◆ STORED DATA
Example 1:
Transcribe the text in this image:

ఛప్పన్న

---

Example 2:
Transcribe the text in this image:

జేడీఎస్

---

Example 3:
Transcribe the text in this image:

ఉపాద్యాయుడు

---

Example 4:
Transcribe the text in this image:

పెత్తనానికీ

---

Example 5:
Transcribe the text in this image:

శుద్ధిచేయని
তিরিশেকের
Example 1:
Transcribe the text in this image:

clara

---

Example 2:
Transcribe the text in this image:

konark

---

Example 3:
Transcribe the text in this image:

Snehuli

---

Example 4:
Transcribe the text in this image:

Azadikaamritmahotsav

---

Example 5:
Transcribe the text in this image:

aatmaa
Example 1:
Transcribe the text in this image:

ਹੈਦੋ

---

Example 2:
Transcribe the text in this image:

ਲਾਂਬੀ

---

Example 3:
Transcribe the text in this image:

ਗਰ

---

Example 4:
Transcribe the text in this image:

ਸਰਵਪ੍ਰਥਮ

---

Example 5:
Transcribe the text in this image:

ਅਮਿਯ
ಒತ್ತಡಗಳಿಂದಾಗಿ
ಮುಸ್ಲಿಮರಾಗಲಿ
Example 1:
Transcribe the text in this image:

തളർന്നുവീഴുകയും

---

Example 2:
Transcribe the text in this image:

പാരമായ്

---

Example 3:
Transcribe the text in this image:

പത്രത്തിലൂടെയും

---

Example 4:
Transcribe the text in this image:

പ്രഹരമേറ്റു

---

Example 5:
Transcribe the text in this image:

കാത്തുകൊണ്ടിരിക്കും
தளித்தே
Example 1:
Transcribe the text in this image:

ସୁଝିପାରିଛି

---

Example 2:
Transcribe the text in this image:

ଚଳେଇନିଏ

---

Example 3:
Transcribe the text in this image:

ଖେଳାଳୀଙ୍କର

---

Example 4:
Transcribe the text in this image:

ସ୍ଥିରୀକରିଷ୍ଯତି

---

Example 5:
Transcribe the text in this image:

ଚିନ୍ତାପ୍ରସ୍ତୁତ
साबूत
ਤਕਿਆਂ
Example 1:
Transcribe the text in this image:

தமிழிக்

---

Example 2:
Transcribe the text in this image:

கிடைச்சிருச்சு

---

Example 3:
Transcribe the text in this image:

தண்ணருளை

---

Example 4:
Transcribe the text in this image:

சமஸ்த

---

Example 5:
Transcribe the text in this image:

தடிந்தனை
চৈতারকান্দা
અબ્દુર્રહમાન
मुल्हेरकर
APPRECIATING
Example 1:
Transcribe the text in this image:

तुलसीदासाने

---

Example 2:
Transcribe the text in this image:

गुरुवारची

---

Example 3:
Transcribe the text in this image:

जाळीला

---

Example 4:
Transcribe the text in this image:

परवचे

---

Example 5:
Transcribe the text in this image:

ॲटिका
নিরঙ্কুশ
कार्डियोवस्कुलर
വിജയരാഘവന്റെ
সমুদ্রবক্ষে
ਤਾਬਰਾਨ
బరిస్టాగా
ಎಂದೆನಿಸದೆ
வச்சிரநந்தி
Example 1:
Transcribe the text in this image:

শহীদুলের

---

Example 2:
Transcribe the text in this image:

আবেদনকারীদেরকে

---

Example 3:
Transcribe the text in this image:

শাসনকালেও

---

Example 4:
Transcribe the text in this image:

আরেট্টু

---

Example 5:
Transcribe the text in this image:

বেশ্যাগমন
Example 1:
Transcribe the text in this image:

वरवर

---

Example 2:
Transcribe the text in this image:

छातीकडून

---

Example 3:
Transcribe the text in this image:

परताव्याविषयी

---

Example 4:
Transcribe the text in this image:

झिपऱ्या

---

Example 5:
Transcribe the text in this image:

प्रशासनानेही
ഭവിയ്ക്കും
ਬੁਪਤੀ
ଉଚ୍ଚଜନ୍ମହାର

◆ WHAT TO DO
Output the material above exactly. Omit nothing.

◆ RESPONSE TO THE TASK
Example 1:
Transcribe the text in this image:

ఛప్పన్న

---

Example 2:
Transcribe the text in this image:

జేడీఎస్

---

Example 3:
Transcribe the text in this image:

ఉపాద్యాయుడు

---

Example 4:
Transcribe the text in this image:

పెత్తనానికీ

---

Example 5:
Transcribe the text in this image:

శుద్ధిచేయని
তিরিশেকের
Example 1:
Transcribe the text in this image:

clara

---

Example 2:
Transcribe the text in this image:

konark

---

Example 3:
Transcribe the text in this image:

Snehuli

---

Example 4:
Transcribe the text in this image:

Azadikaamritmahotsav

---

Example 5:
Transcribe the text in this image:

aatmaa
Example 1:
Transcribe the text in this image:

ਹੈਦੋ

---

Example 2:
Transcribe the text in this image:

ਲਾਂਬੀ

---

Example 3:
Transcribe the text in this image:

ਗਰ

---

Example 4:
Transcribe the text in this image:

ਸਰਵਪ੍ਰਥਮ

---

Example 5:
Transcribe the text in this image:

ਅਮਿਯ
ಒತ್ತಡಗಳಿಂದಾಗಿ
ಮುಸ್ಲಿಮರಾಗಲಿ
Example 1:
Transcribe the text in this image:

തളർന്നുവീഴുകയും

---

Example 2:
Transcribe the text in this image:

പാരമായ്

---

Example 3:
Transcribe the text in this image:

പത്രത്തിലൂടെയും

---

Example 4:
Transcribe the text in this image:

പ്രഹരമേറ്റു

---

Example 5:
Transcribe the text in this image:

കാത്തുകൊണ്ടിരിക്കും
தளித்தே
Example 1:
Transcribe the text in this image:

ସୁଝିପାରିଛି

---

Example 2:
Transcribe the text in this image:

ଚଳେଇନିଏ

---

Example 3:
Transcribe the text in this image:

ଖେଳାଳୀଙ୍କର

---

Example 4:
Transcribe the text in this image:

ସ୍ଥିରୀକରିଷ୍ଯତି

---

Example 5:
Transcribe the text in this image:

ଚିନ୍ତାପ୍ରସ୍ତୁତ
साबूत
ਤਕਿਆਂ
Example 1:
Transcribe the text in this image:

தமிழிக்

---

Example 2:
Transcribe the text in this image:

கிடைச்சிருச்சு

---

Example 3:
Transcribe the text in this image:

தண்ணருளை

---

Example 4:
Transcribe the text in this image:

சமஸ்த

---

Example 5:
Transcribe the text in this image:

தடிந்தனை
চৈতারকান্দা
અબ્દુર્રહમાન
मुल्हेरकर
APPRECIATING
Example 1:
Transcribe the text in this image:

तुलसीदासाने

---

Example 2:
Transcribe the text in this image:

गुरुवारची

---

Example 3:
Transcribe the text in this image:

जाळीला

---

Example 4:
Transcribe the text in this image:

परवचे

---

Example 5:
Transcribe the text in this image:

ॲटिका
নিরঙ্কুশ
कार्डियोवस्कुलर
വിജയരാഘവന്റെ
সমুদ্রবক্ষে
ਤਾਬਰਾਨ
బరిస్టాగా
ಎಂದೆನಿಸದೆ
வச்சிரநந்தி
Example 1:
Transcribe the text in this image:

শহীদুলের

---

Example 2:
Transcribe the text in this image:

আবেদনকারীদেরকে

---

Example 3:
Transcribe the text in this image:

শাসনকালেও

---

Example 4:
Transcribe the text in this image:

আরেট্টু

---

Example 5:
Transcribe the text in this image:

বেশ্যাগমন
Example 1:
Transcribe the text in this image:

वरवर

---

Example 2:
Transcribe the text in this image:

छातीकडून

---

Example 3:
Transcribe the text in this image:

परताव्याविषयी

---

Example 4:
Transcribe the text in this image:

झिपऱ्या

---

Example 5:
Transcribe the text in this image:

प्रशासनानेही
ഭവിയ്ക്കും
ਬੁਪਤੀ
ଉଚ୍ଚଜନ୍ମହାର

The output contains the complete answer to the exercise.